Oddly enough, he was tempted to tell Sybill the whole, the ugly and unvarnished truth. He hesitated, then settled on something between the two.
“I grew up in Baltimore, on the rough side. I got into trouble, pretty serious trouble. By the time I was thirteen, I was headed for worse. The Quinns gave me a chance to change that. They took me in, brought me to St. Chris. Became my family.”
“They adopted you.” She'd had that much information, from researching everything she could find on Raymond Quinn. But it didn't give her the why.
“Yeah. They already had Cam and Ethan, and they made room for one more. I didn't make it easy for them initially, but they stuck with me. I never knew either of them to back off from a problem.”
He thought of his father, broken and dying in a hospital bed. Even then Ray's concerns had been for his sons, for Seth. For family.
“When I first saw you,” Sybill began, “the three of you, I knew you were brothers. No real physical resemblance, but something less tangible. I'd say you're an example of how environment can offset heredity.”
“More an example of what two generous and determined people can do for three lost boys.”
She sipped her wine to soothe her throat before she spoke. “And Seth.”
“Lost boy number four. We're trying to do for him what my parents would have done, what our father asked us to do. My mother died several years ago. It left the four of us floundering some. She was an incredible woman. We couldn't have appreciated her enough when we had her.”
“I think you did.” And moved by the sound of his voice, she smiled at him. “I'm sure she felt very loved.”
“I hope so. After we lost her, Cam took off for Europe. Racingâboats, cars, whatever.

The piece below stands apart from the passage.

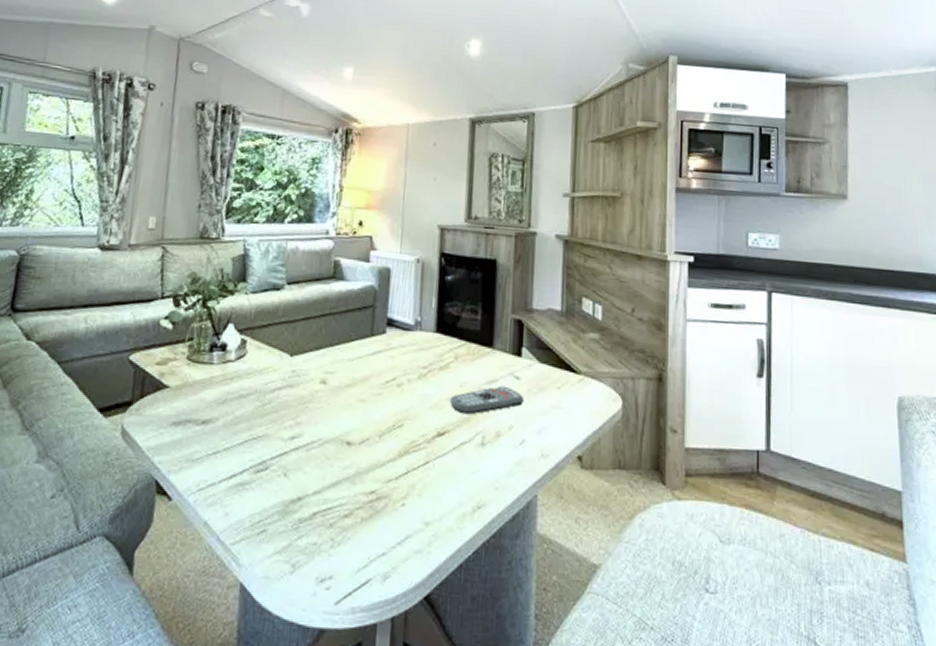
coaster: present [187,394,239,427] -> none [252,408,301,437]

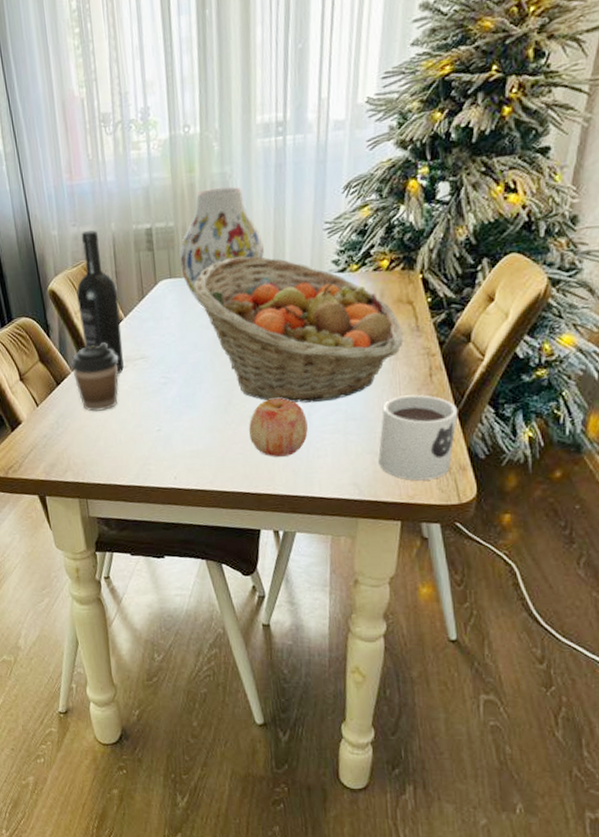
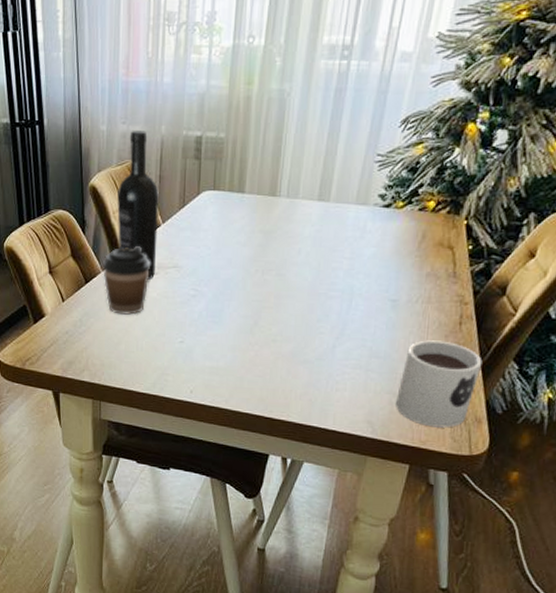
vase: present [179,187,264,308] -> none [226,105,312,225]
fruit basket: present [193,256,403,403] -> none [236,178,439,335]
apple: present [249,397,308,457] -> none [271,325,331,385]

He did pretty well at it. Ethan stayed. Bought his own house, but he's locked into the Bay. I moved back to Baltimore. Once an urbanite,” he added with a quick smile.
“The Inner Harbor, Camden Yards.”
“Exactly. I came down here off and on. Holidays, the occasional weekend. But it's not the same.”

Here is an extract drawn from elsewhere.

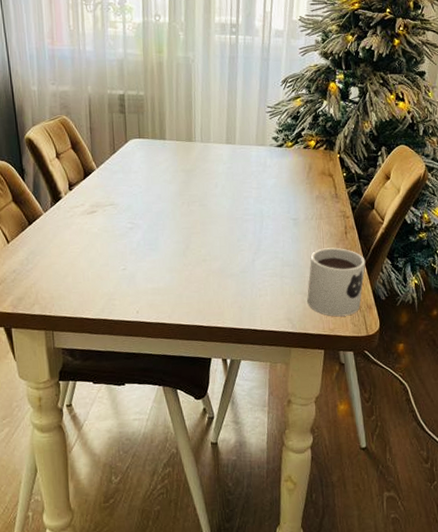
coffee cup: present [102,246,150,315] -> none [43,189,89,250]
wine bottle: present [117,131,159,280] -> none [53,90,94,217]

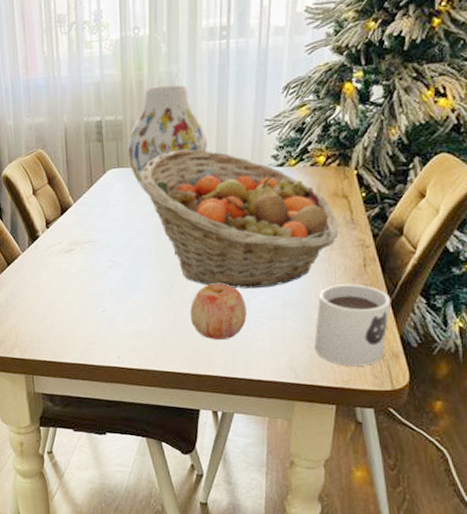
vase: none [148,69,219,166] -> present [127,85,207,196]
fruit basket: none [159,126,326,251] -> present [140,149,339,289]
apple: none [203,245,252,295] -> present [190,283,247,340]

Curious, she tilted her head. “Would you want it to be?” She remembered her secret thrill when she'd gone off to college. To be on her own, not to have every movement and word weighed and judged. Freedom.

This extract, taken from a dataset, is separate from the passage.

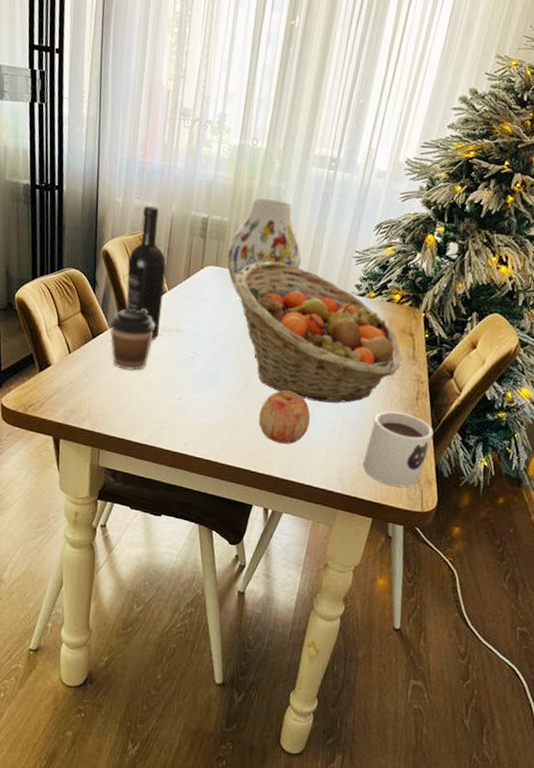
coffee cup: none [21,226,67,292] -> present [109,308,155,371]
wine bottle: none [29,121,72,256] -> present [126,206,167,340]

“No, but there were times, are times, I miss the way it was. Don't you ever think back to some perfect summer? You're sixteen, your driver's license is shiny and new in your wallet, and the world is all yours.”
She laughed, but shook her head. She hadn't had a driver's license at sixteen. They'd been living in London that year, as she recalled. There had been a uniformed driver to take her where she'd been allowed to go, unless she managed to slip out and ride the Tube. That had been her small rebellion.
“Sixteen-year-old boys,” she said, while their salad plates were removed, their entrées served, “are more emotionally attached to their cars than sixteen-year-old girls are.”
“It's easier for that boy to get himself a girl if he has wheels.”
“I doubt you had any trouble in that area, with or without a car.”
“It's tough to neck in the backseat until you've got one.”
“True enough. And now you're back here, and so are your brothers.”
“Yeah. My father had Seth through complicated and not entirely clear circumstances. Seth's mother. . . well, you'll hear talk if you stay in the area for any length of time.”
“Oh?” Sybill cut into her fish, hoping that she could swallow it.